Early in the pandemic, the view that viruses don’t discriminate was quickly eviscerated by daily reminders that societies do. A recent CDC survey found that 38% of Black people, 37% of Hispanic or Latino people and 20% of white people with long Covid also reported significant limitations on their activities.
People of color are overrepresented as bus drivers, cleaners, grocery store employees, warehouse staff and other essential workers who typically have less flexible hours, less geographical mobility and less access to deal with America’s notoriously patchy and costly healthcare system.
Fauci remarked: “When you look at those who seek care, or who have easy access to care, there is definitely a disparity between brown and Black people and white women.
“When you look at diabetes, obesity, hypertension, social determinants of health are the things that allow for that disparity. There’s no reason to believe that the causes and the underlying reasons for the disparity are going to be any different when you’re dealing with the recognition of long Covid.”
Does that mean there is need for government outreach to minorities? “I’ve been saying that about Covid in general. You look at the incidence of severity of disease, hospitalization and death – it clearly weighs more heavily towards minority populations because they don’t have early, easy access to care compared to the rest of the population.”
The social safety net could be crucial for disadvantaged communities. Long Covid is categorised as a disability, but the government’s social security disability benefits are generally paid to people who can demonstrate they are unable to work for a year or more. In the case of long Covid, that could be hard to prove.
Fauci said: “The non-specificity and the vagueness of this is its own worst enemy because you can’t pin down what’s wrong or it takes a while to document how long it lasts. If one of the conditions for disability is that you have to have a condition last for a year, what is the parameter that you’re going to use to indicate that it’s lasted a year? If there’s no lab test, if it’s only subjective feeling – ‘well, I’ve been incapacitatingly fatigued for a year’ – how do you prove that?”
In April, Joe Biden announced efforts to raise awareness of long Covid as a potential cause of disability as part of a national research action plan to detect, prevent and treat long Covid and improve access to care – especially for communities disproportionately affected by the pandemic.
But the political climate for interventions is tough. After two and a half years of lockdowns, restrictions and acrimony, the masks are coming off as Americans go back to a more normal life. Covid-19 has dropped down the news agenda like a stone, and last month the president himself declared: “The pandemic is over.”
Having ploughed vast sums of money into fighting the pandemic, Congress turned down the White House’s March request for an additional $22.5bn to meet testing, equipment and vaccine needs.

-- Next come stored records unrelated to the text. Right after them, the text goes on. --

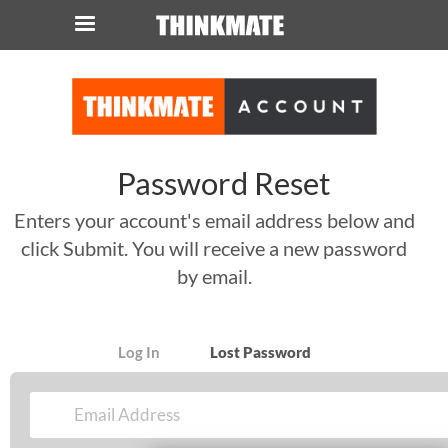
LOG IN
ORDER 0
Instant Product & Page Search
Password Reset
SERVER
Enters your account's email address below and
click Submit. You will receive a new password
STORAGE
by email.
WORKSTATION
HARDWARE
Log In
Lost Password
SOLUTIONS
SERVICES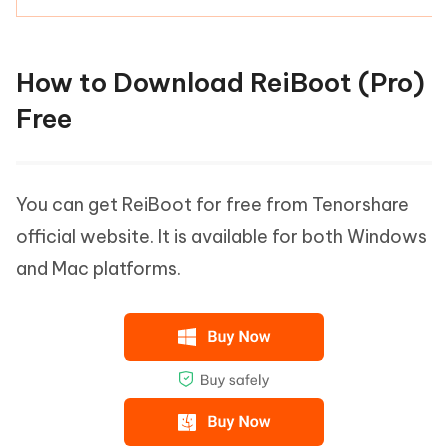
How to Download ReiBoot (Pro)
Free
You can get ReiBoot for free from Tenorshare
official website. It is available for both Windows
and Mac platforms.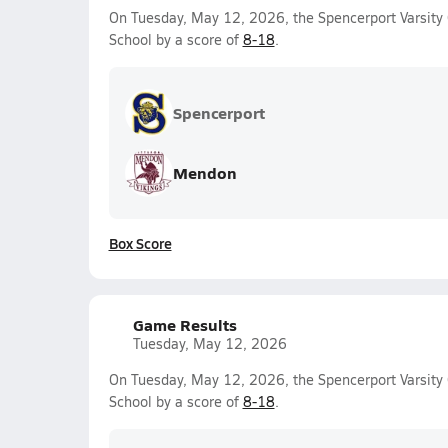
On Tuesday, May 12, 2026, the Spencerport Varsity G
School by a score of
8-18
.
Spencerport
Mendon
Box Score
Game Results
Tuesday, May 12, 2026
On Tuesday, May 12, 2026, the Spencerport Varsity G
School by a score of
8-18
.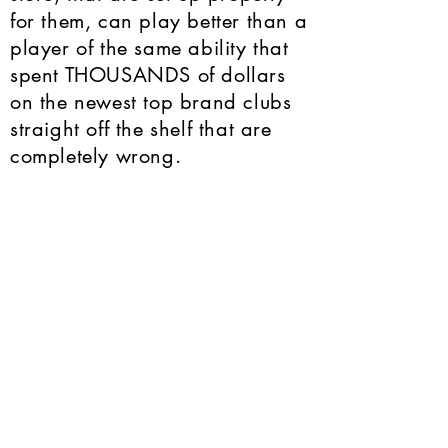
for them, can play better than a
player of the same ability that
spent THOUSANDS of dollars
on the newest top brand clubs
straight off the shelf that are
completely wrong.
What I do, is what I like to call
a "bag blueprint". I'll take a
few measurements from you,
check out your swing, measure
and analyze your current
equipment to find out if it is
setup properly for you. I look at
things like length, loft, lie,
swing weight, total weight, grip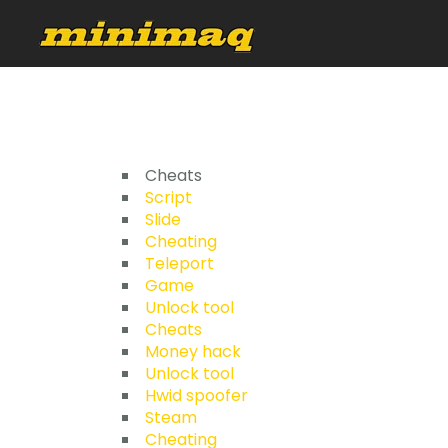
Cheats
Script
Slide
Cheating
Teleport
Game
Unlock tool
Cheats
Money hack
Unlock tool
Hwid spoofer
Steam
Cheating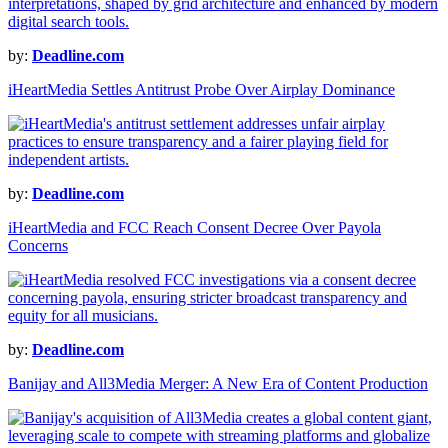
by:
Deadline.com
iHeartMedia Settles Antitrust Probe Over Airplay Dominance
by:
Deadline.com
iHeartMedia and FCC Reach Consent Decree Over Payola
Concerns
by:
Deadline.com
Banijay and All3Media Merger: A New Era of Content Production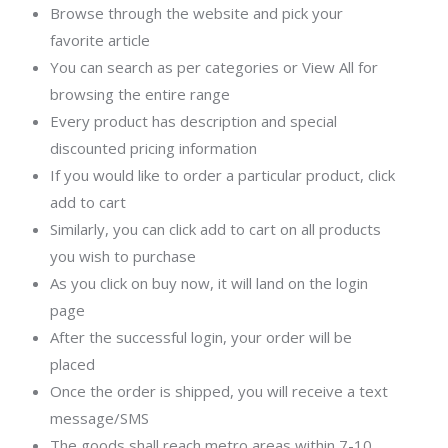
Browse through the website and pick your
favorite article
You can search as per categories or View All for
browsing the entire range
Every product has description and special
discounted pricing information
If you would like to order a particular product, click
add to cart
Similarly, you can click add to cart on all products
you wish to purchase
As you click on buy now, it will land on the login
page
After the successful login, your order will be
placed
Once the order is shipped, you will receive a text
message/SMS
The goods shall reach metro areas within 7-10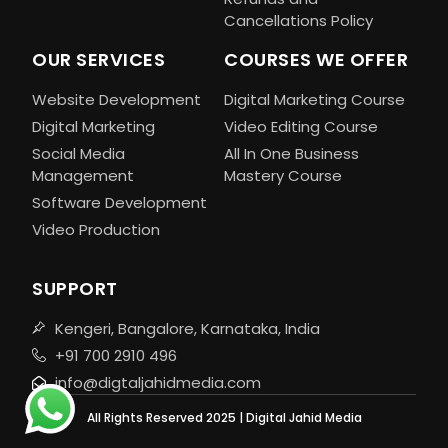
Cancellations Policy
OUR SERVICES
COURSES WE OFFER
Website Development
Digital Marketing Course
Digital Marketing
Video Editing Course
Social Media
All In One Business
Management
Mastery Course
Software Development
Video Production
SUPPORT
Kengeri, Bangalore, Karnataka, India
+91 700 2910 496
info@digtaljahidmedia.com
All Rights Reserved 2025 | Digital Jahid Media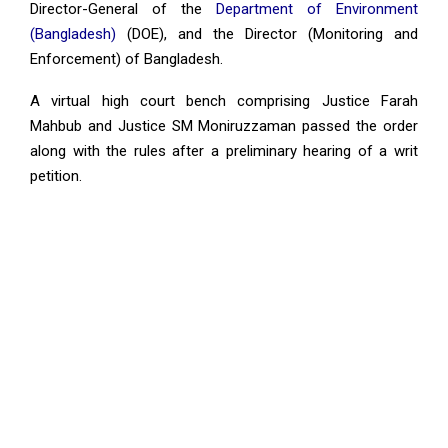
Director-General of the
Department of Environment
(Bangladesh)
(DOE), and the Director (Monitoring and
Enforcement) of Bangladesh.
A virtual high court bench comprising Justice Farah
Mahbub and Justice SM Moniruzzaman passed the order
along with the rules after a preliminary hearing of a writ
petition.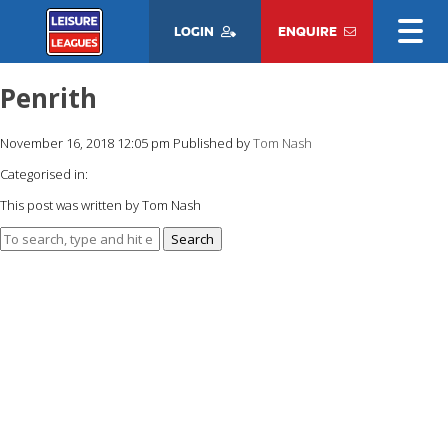
LOGIN
ENQUIRE
Penrith
November 16, 2018 12:05 pm
Published by
Tom Nash
Categorised in:
This post was written by Tom Nash
Search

Ashish Jha, the White House’s Covid-19 response coordinator, told reporters last week: “Congressional inaction has put the health and wellbeing of American people at risk.”
Fauci is grateful for Congress’s past generosity, and believes that US is leading the world on fighting long Covid, but urges Washington to resist any sense of mission accomplished. “We’ve hit a wall when it comes to further resources for Covid, including long Covid. There doesn’t appear to be a lot of resources that are waiting for us right now.
“I hope that changes. If you declare victory, you’re declaring an imaginary victory because we haven’t won the battle yet.”